> Action item
Report all lines in the records that hold the string "shoulder".

> Listed records
====
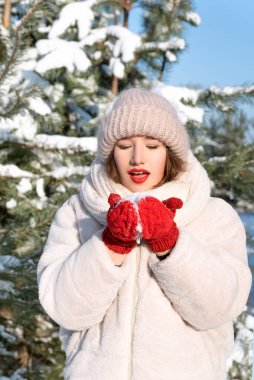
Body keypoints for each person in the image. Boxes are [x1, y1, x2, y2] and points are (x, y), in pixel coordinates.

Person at [37, 88, 252, 380]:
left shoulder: (214, 216)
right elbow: (63, 308)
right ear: (111, 152)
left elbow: (218, 308)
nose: (138, 158)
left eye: (152, 146)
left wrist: (171, 245)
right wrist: (110, 245)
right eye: (125, 145)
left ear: (170, 152)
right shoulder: (77, 214)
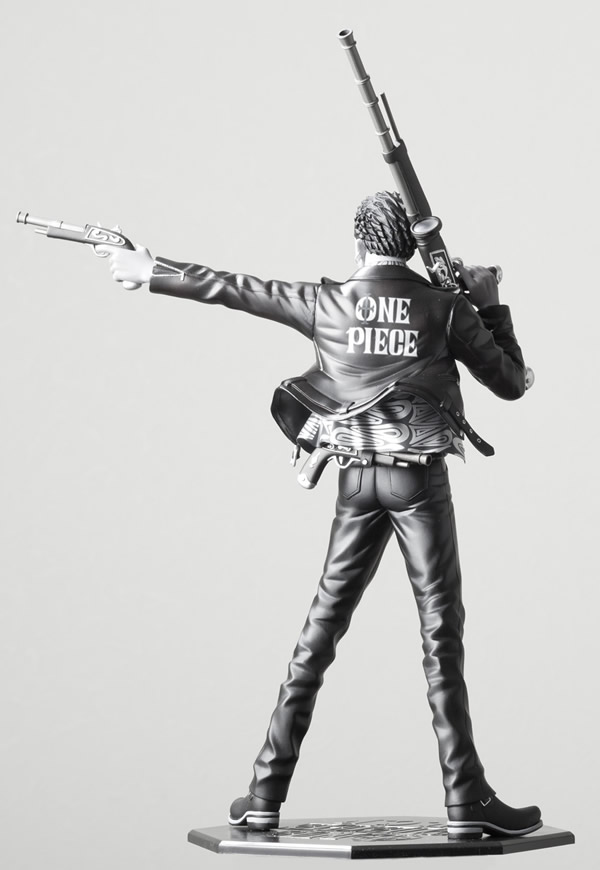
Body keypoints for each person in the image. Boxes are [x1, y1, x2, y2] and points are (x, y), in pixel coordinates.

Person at [98, 191, 541, 840]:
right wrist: (491, 304)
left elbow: (234, 287)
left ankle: (263, 795)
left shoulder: (326, 302)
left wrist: (151, 270)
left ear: (358, 242)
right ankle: (465, 800)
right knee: (440, 637)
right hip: (419, 481)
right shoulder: (446, 309)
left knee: (319, 631)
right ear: (411, 246)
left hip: (355, 479)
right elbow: (511, 382)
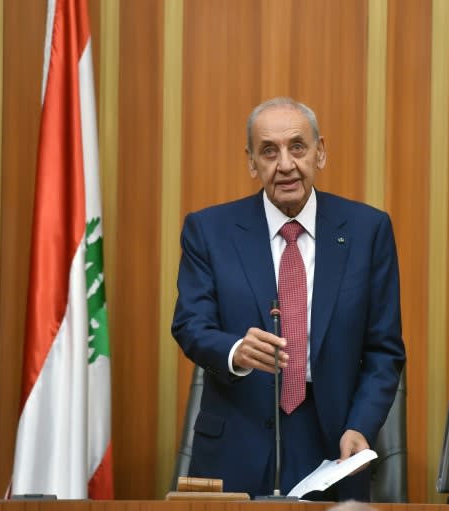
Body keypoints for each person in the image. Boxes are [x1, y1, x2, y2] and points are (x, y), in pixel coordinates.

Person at [172, 97, 405, 501]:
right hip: (235, 443)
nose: (284, 164)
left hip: (333, 443)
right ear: (251, 163)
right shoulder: (209, 230)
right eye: (268, 151)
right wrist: (235, 351)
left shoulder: (369, 230)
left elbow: (384, 351)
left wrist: (361, 426)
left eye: (297, 147)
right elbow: (190, 324)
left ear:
====
> Answer box
left shoulder: (214, 216)
right shoulder: (77, 214)
left shoulder: (326, 302)
right shoulder: (446, 309)
right shoulder: (209, 230)
left shoulder: (369, 230)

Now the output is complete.